··· EXERCISE DATA
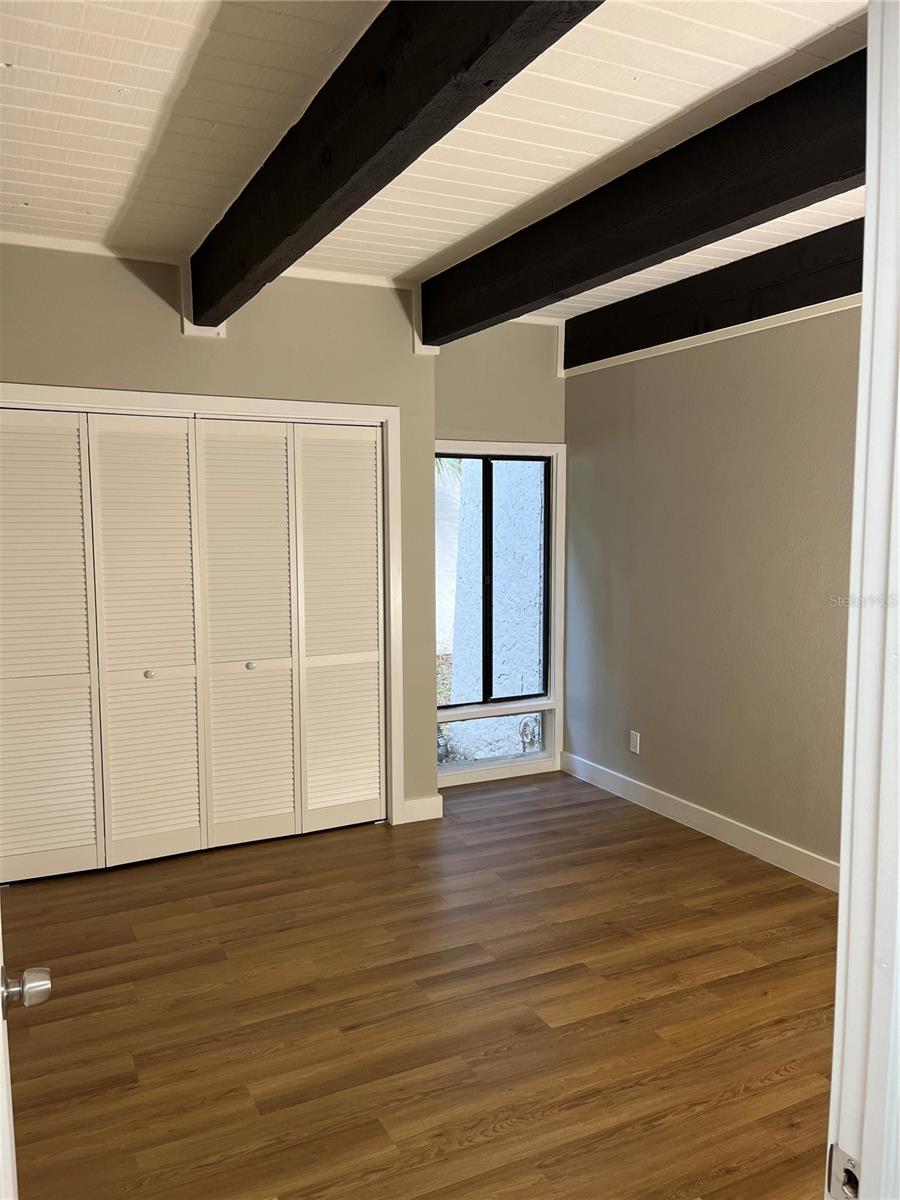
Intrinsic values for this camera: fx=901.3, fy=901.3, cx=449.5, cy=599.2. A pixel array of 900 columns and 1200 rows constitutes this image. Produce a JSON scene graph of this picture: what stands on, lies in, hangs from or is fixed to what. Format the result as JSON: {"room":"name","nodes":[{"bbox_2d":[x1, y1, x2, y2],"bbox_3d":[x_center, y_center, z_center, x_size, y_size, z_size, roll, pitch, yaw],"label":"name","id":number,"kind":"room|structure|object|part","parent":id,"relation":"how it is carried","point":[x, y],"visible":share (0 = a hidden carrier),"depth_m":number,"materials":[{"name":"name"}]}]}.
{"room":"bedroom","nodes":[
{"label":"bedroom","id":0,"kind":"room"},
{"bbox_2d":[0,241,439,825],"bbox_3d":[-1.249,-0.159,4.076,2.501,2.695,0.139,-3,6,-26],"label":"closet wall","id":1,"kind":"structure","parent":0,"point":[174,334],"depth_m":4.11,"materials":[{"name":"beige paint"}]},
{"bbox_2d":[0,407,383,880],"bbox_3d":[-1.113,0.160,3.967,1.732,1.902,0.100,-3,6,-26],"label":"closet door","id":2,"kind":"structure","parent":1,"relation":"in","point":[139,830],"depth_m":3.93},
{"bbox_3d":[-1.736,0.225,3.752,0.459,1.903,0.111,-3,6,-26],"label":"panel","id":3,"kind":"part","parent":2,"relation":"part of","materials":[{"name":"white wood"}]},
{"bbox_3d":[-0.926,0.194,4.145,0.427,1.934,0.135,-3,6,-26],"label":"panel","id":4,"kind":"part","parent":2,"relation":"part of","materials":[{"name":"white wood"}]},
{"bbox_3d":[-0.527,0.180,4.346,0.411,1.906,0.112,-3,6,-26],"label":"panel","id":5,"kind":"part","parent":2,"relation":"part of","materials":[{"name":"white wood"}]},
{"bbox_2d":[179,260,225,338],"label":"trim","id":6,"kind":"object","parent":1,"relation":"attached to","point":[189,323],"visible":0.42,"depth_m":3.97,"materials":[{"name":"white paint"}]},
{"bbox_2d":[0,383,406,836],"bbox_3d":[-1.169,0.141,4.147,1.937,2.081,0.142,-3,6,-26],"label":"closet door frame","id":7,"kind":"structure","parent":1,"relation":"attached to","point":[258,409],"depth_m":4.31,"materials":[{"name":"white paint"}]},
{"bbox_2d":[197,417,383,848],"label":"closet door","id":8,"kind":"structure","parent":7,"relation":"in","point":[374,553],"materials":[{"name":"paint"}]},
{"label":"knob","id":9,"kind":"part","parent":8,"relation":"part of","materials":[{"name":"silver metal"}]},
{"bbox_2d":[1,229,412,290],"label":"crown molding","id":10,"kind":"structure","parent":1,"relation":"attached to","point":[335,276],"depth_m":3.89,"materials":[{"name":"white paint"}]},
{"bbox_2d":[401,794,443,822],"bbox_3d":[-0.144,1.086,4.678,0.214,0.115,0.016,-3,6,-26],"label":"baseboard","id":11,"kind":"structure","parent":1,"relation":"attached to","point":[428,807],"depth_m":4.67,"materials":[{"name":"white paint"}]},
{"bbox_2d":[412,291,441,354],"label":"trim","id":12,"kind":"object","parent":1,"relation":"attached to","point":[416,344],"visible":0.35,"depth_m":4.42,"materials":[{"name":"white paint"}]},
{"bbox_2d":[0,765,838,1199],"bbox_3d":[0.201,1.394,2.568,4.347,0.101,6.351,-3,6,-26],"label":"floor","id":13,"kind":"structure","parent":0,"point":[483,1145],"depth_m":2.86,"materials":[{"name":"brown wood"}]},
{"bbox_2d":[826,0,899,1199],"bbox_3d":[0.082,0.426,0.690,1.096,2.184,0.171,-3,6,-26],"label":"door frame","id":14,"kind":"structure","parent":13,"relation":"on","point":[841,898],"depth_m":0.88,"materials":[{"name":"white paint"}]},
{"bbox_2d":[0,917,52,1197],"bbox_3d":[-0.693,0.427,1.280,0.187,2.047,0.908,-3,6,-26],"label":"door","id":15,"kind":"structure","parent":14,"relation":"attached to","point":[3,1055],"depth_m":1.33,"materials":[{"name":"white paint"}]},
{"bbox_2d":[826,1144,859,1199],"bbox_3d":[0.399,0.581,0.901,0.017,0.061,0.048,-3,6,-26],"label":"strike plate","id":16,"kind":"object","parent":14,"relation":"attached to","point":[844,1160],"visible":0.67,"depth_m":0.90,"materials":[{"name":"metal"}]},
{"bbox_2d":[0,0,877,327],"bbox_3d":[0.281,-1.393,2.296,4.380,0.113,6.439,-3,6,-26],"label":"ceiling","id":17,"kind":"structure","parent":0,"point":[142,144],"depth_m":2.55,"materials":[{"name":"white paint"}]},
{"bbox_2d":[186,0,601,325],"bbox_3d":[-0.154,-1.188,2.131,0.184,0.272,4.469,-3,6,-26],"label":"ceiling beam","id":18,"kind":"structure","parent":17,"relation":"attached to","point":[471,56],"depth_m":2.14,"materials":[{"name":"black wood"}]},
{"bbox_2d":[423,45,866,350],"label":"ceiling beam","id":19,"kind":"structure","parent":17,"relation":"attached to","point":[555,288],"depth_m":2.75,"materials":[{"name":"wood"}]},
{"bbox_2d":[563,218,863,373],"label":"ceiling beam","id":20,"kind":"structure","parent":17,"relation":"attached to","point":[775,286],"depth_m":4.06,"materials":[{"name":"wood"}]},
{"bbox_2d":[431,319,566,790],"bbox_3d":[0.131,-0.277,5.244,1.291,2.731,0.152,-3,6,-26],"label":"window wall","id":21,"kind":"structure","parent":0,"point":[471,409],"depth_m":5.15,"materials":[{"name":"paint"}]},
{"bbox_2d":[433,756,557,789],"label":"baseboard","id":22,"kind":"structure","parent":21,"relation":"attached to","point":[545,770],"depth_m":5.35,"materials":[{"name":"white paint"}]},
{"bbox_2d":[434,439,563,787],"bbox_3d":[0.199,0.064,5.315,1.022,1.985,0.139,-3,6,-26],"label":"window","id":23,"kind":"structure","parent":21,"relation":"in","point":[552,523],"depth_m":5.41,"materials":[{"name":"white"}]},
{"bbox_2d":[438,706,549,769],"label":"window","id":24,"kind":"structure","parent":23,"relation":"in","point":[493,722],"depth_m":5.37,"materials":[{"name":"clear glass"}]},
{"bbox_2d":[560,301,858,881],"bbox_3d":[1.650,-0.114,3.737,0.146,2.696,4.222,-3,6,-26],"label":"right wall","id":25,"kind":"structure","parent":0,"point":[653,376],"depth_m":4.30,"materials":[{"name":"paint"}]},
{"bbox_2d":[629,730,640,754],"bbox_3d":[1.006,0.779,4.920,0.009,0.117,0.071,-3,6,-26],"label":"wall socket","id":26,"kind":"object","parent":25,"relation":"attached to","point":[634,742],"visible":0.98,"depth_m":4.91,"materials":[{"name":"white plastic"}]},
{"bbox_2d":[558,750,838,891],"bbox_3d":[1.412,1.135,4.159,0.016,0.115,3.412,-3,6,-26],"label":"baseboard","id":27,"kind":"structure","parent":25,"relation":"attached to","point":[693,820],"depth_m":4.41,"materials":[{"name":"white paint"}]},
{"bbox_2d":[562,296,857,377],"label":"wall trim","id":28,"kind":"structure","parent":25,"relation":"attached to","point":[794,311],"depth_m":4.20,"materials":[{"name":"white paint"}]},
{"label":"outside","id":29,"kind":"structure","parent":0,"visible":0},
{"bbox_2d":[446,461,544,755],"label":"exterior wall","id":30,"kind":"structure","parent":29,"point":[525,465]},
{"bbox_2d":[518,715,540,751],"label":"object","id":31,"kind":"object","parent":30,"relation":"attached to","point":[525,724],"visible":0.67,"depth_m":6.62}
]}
······
#### YOUR OBJECTIVE
Exact output of each line above is wanted, without the pictures.

#### RESPONSE BELOW
Intrinsic values for this camera: fx=901.3, fy=901.3, cx=449.5, cy=599.2. A pixel array of 900 columns and 1200 rows constitutes this image. Produce a JSON scene graph of this picture: what stands on, lies in, hangs from or is fixed to what. Format the result as JSON: {"room":"name","nodes":[{"bbox_2d":[x1, y1, x2, y2],"bbox_3d":[x_center, y_center, z_center, x_size, y_size, z_size, roll, pitch, yaw],"label":"name","id":number,"kind":"room|structure|object|part","parent":id,"relation":"how it is carried","point":[x, y],"visible":share (0 = a hidden carrier),"depth_m":number,"materials":[{"name":"name"}]}]}.
{"room":"bedroom","nodes":[
{"label":"bedroom","id":0,"kind":"room"},
{"bbox_2d":[0,241,439,825],"bbox_3d":[-1.249,-0.159,4.076,2.501,2.695,0.139,-3,6,-26],"label":"closet wall","id":1,"kind":"structure","parent":0,"point":[174,334],"depth_m":4.11,"materials":[{"name":"beige paint"}]},
{"bbox_2d":[0,407,383,880],"bbox_3d":[-1.113,0.160,3.967,1.732,1.902,0.100,-3,6,-26],"label":"closet door","id":2,"kind":"structure","parent":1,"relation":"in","point":[139,830],"depth_m":3.93},
{"bbox_3d":[-1.736,0.225,3.752,0.459,1.903,0.111,-3,6,-26],"label":"panel","id":3,"kind":"part","parent":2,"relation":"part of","materials":[{"name":"white wood"}]},
{"bbox_3d":[-0.926,0.194,4.145,0.427,1.934,0.135,-3,6,-26],"label":"panel","id":4,"kind":"part","parent":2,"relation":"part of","materials":[{"name":"white wood"}]},
{"bbox_3d":[-0.527,0.180,4.346,0.411,1.906,0.112,-3,6,-26],"label":"panel","id":5,"kind":"part","parent":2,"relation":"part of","materials":[{"name":"white wood"}]},
{"bbox_2d":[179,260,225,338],"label":"trim","id":6,"kind":"object","parent":1,"relation":"attached to","point":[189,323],"visible":0.42,"depth_m":3.97,"materials":[{"name":"white paint"}]},
{"bbox_2d":[0,383,406,836],"bbox_3d":[-1.169,0.141,4.147,1.937,2.081,0.142,-3,6,-26],"label":"closet door frame","id":7,"kind":"structure","parent":1,"relation":"attached to","point":[258,409],"depth_m":4.31,"materials":[{"name":"white paint"}]},
{"bbox_2d":[197,417,383,848],"label":"closet door","id":8,"kind":"structure","parent":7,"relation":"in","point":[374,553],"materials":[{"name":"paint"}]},
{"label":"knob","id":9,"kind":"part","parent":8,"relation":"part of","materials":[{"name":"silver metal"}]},
{"bbox_2d":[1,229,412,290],"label":"crown molding","id":10,"kind":"structure","parent":1,"relation":"attached to","point":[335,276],"depth_m":3.89,"materials":[{"name":"white paint"}]},
{"bbox_2d":[401,794,443,822],"bbox_3d":[-0.144,1.086,4.678,0.214,0.115,0.016,-3,6,-26],"label":"baseboard","id":11,"kind":"structure","parent":1,"relation":"attached to","point":[428,807],"depth_m":4.67,"materials":[{"name":"white paint"}]},
{"bbox_2d":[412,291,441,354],"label":"trim","id":12,"kind":"object","parent":1,"relation":"attached to","point":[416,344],"visible":0.35,"depth_m":4.42,"materials":[{"name":"white paint"}]},
{"bbox_2d":[0,765,838,1199],"bbox_3d":[0.201,1.394,2.568,4.347,0.101,6.351,-3,6,-26],"label":"floor","id":13,"kind":"structure","parent":0,"point":[483,1145],"depth_m":2.86,"materials":[{"name":"brown wood"}]},
{"bbox_2d":[826,0,899,1199],"bbox_3d":[0.082,0.426,0.690,1.096,2.184,0.171,-3,6,-26],"label":"door frame","id":14,"kind":"structure","parent":13,"relation":"on","point":[841,898],"depth_m":0.88,"materials":[{"name":"white paint"}]},
{"bbox_2d":[0,917,52,1197],"bbox_3d":[-0.693,0.427,1.280,0.187,2.047,0.908,-3,6,-26],"label":"door","id":15,"kind":"structure","parent":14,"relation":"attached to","point":[3,1055],"depth_m":1.33,"materials":[{"name":"white paint"}]},
{"bbox_2d":[826,1144,859,1199],"bbox_3d":[0.399,0.581,0.901,0.017,0.061,0.048,-3,6,-26],"label":"strike plate","id":16,"kind":"object","parent":14,"relation":"attached to","point":[844,1160],"visible":0.67,"depth_m":0.90,"materials":[{"name":"metal"}]},
{"bbox_2d":[0,0,877,327],"bbox_3d":[0.281,-1.393,2.296,4.380,0.113,6.439,-3,6,-26],"label":"ceiling","id":17,"kind":"structure","parent":0,"point":[142,144],"depth_m":2.55,"materials":[{"name":"white paint"}]},
{"bbox_2d":[186,0,601,325],"bbox_3d":[-0.154,-1.188,2.131,0.184,0.272,4.469,-3,6,-26],"label":"ceiling beam","id":18,"kind":"structure","parent":17,"relation":"attached to","point":[471,56],"depth_m":2.14,"materials":[{"name":"black wood"}]},
{"bbox_2d":[423,45,866,350],"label":"ceiling beam","id":19,"kind":"structure","parent":17,"relation":"attached to","point":[555,288],"depth_m":2.75,"materials":[{"name":"wood"}]},
{"bbox_2d":[563,218,863,373],"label":"ceiling beam","id":20,"kind":"structure","parent":17,"relation":"attached to","point":[775,286],"depth_m":4.06,"materials":[{"name":"wood"}]},
{"bbox_2d":[431,319,566,790],"bbox_3d":[0.131,-0.277,5.244,1.291,2.731,0.152,-3,6,-26],"label":"window wall","id":21,"kind":"structure","parent":0,"point":[471,409],"depth_m":5.15,"materials":[{"name":"paint"}]},
{"bbox_2d":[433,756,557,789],"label":"baseboard","id":22,"kind":"structure","parent":21,"relation":"attached to","point":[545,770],"depth_m":5.35,"materials":[{"name":"white paint"}]},
{"bbox_2d":[434,439,563,787],"bbox_3d":[0.199,0.064,5.315,1.022,1.985,0.139,-3,6,-26],"label":"window","id":23,"kind":"structure","parent":21,"relation":"in","point":[552,523],"depth_m":5.41,"materials":[{"name":"white"}]},
{"bbox_2d":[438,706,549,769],"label":"window","id":24,"kind":"structure","parent":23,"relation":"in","point":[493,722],"depth_m":5.37,"materials":[{"name":"clear glass"}]},
{"bbox_2d":[560,301,858,881],"bbox_3d":[1.650,-0.114,3.737,0.146,2.696,4.222,-3,6,-26],"label":"right wall","id":25,"kind":"structure","parent":0,"point":[653,376],"depth_m":4.30,"materials":[{"name":"paint"}]},
{"bbox_2d":[629,730,640,754],"bbox_3d":[1.006,0.779,4.920,0.009,0.117,0.071,-3,6,-26],"label":"wall socket","id":26,"kind":"object","parent":25,"relation":"attached to","point":[634,742],"visible":0.98,"depth_m":4.91,"materials":[{"name":"white plastic"}]},
{"bbox_2d":[558,750,838,891],"bbox_3d":[1.412,1.135,4.159,0.016,0.115,3.412,-3,6,-26],"label":"baseboard","id":27,"kind":"structure","parent":25,"relation":"attached to","point":[693,820],"depth_m":4.41,"materials":[{"name":"white paint"}]},
{"bbox_2d":[562,296,857,377],"label":"wall trim","id":28,"kind":"structure","parent":25,"relation":"attached to","point":[794,311],"depth_m":4.20,"materials":[{"name":"white paint"}]},
{"label":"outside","id":29,"kind":"structure","parent":0,"visible":0},
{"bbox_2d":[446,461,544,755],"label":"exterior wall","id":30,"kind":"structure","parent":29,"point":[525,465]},
{"bbox_2d":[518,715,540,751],"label":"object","id":31,"kind":"object","parent":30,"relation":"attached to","point":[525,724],"visible":0.67,"depth_m":6.62}
]}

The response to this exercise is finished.